• **Directive**:
Would you please restate all of the entries exactly, apart from the pictures?

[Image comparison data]
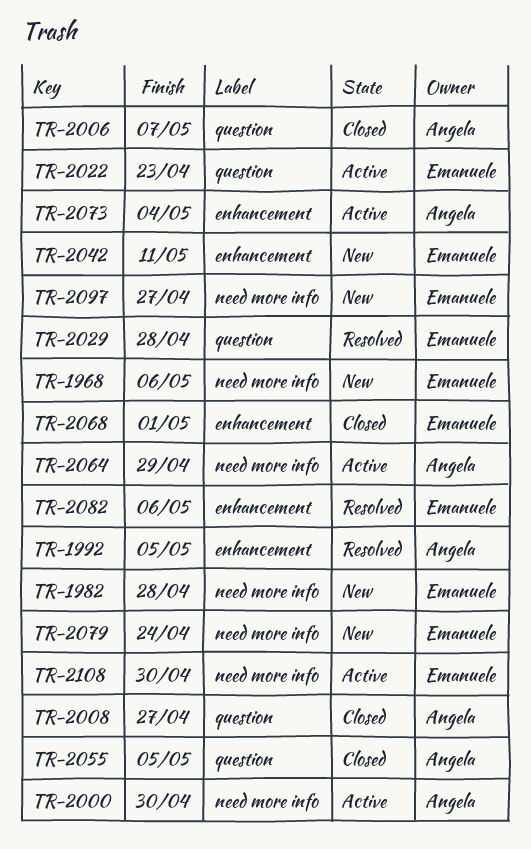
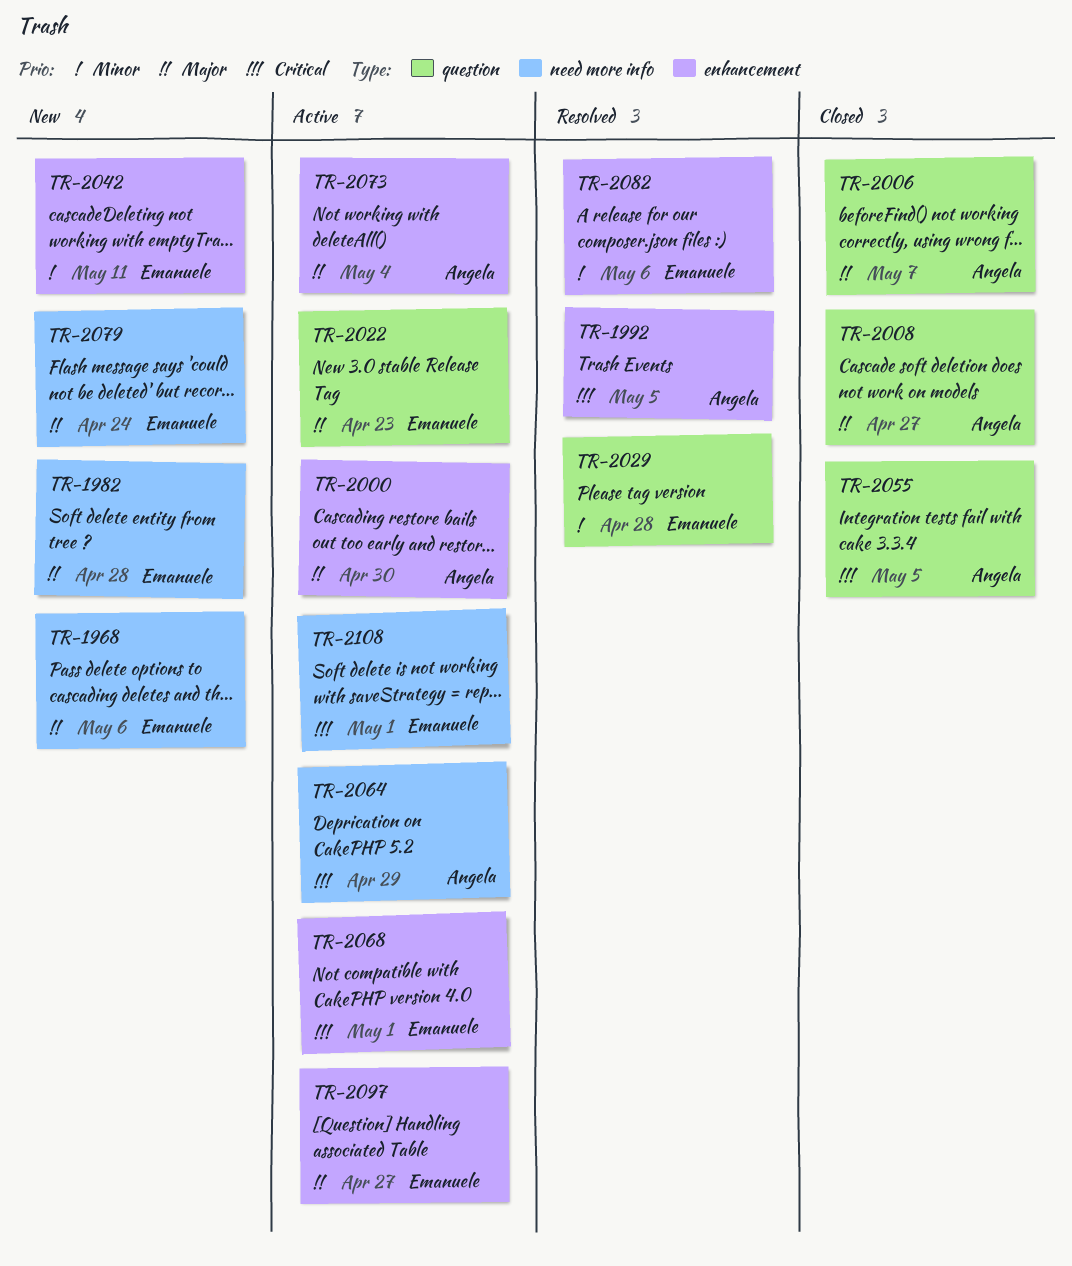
TR-2000, label: need more info -> enhancement
TR-2068, status: Closed -> Active
TR-2097, status: New -> Active
TR-2097, label: need more info -> enhancement
TR-2108, due: Apr 30 -> May 1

• **Your response**:
TR-2000, label: need more info -> enhancement
TR-2068, status: Closed -> Active
TR-2097, status: New -> Active
TR-2097, label: need more info -> enhancement
TR-2108, due: Apr 30 -> May 1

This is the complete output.